--- Exercise data Enclosed Below ---
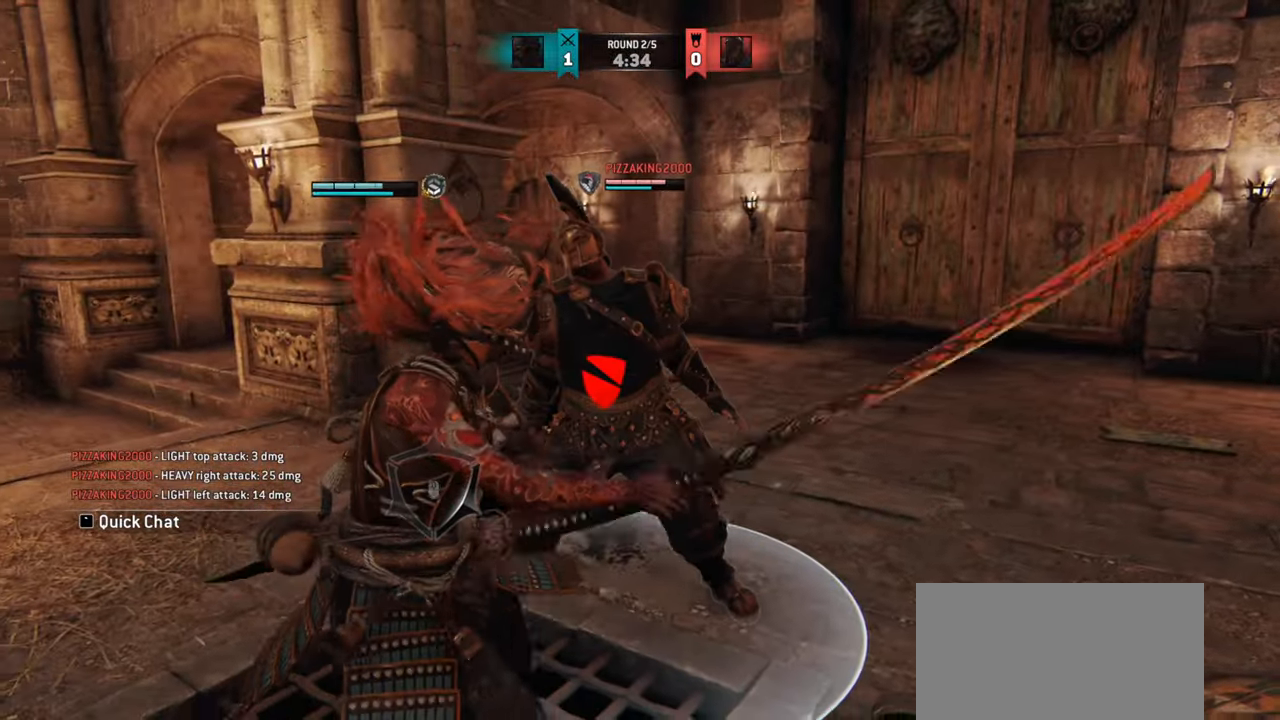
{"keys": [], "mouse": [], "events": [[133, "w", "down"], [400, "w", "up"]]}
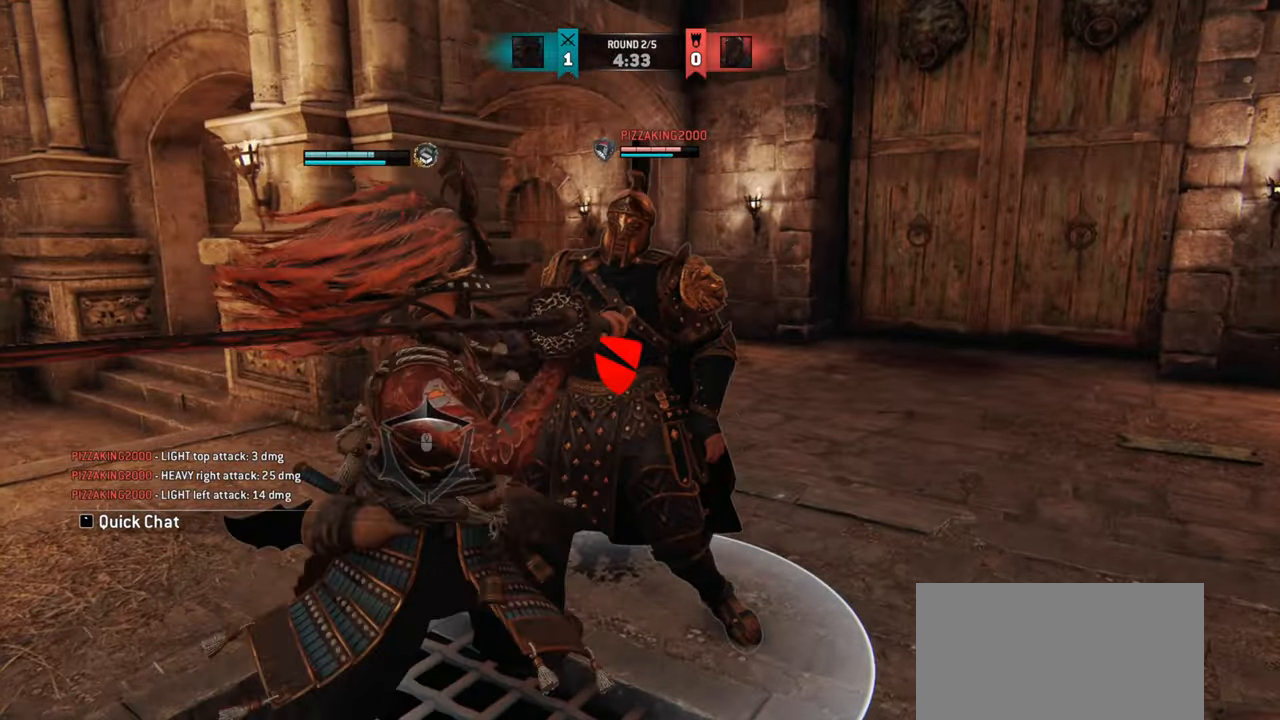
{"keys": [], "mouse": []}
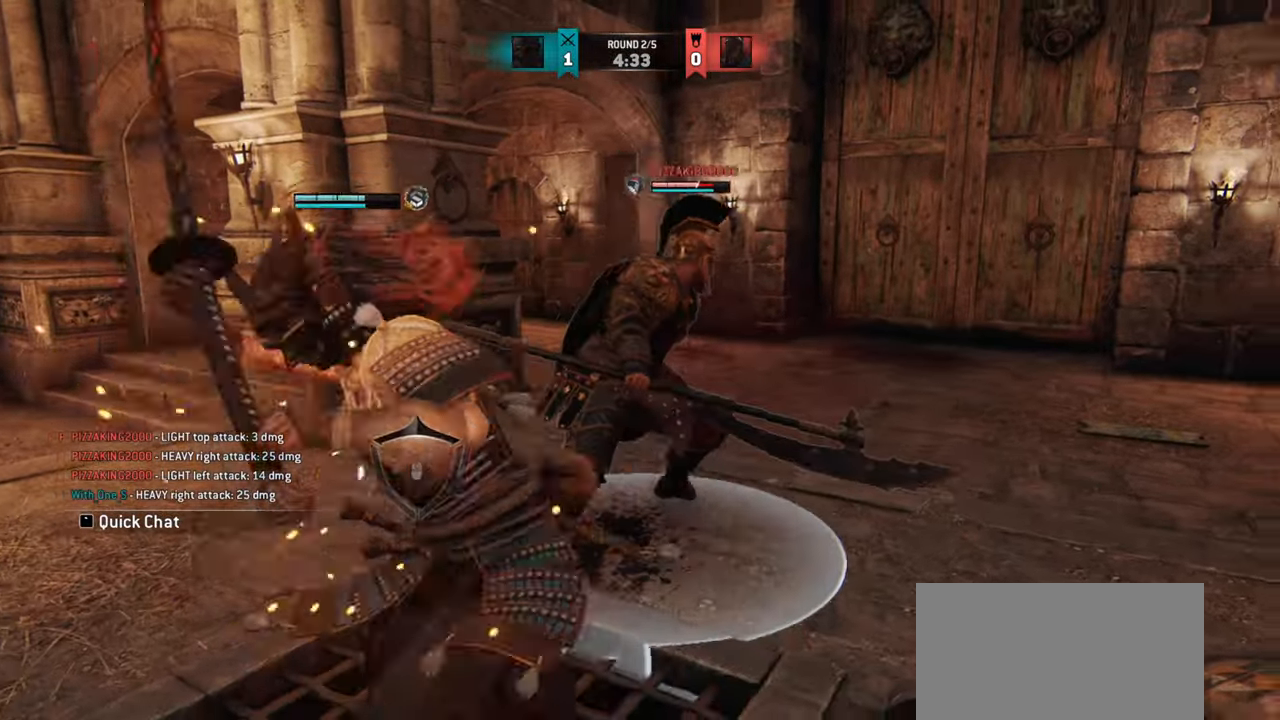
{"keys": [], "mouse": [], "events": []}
--- End of Enclosed Exercise data ---
Aim of the exercise: Give back the material above exactly as it appears, minus the pictures.

Response to this exercise:
{"keys": [], "mouse": [], "events": [[133, "w", "down"], [400, "w", "up"]]}
{"keys": [], "mouse": []}
{"keys": [], "mouse": [], "events": []}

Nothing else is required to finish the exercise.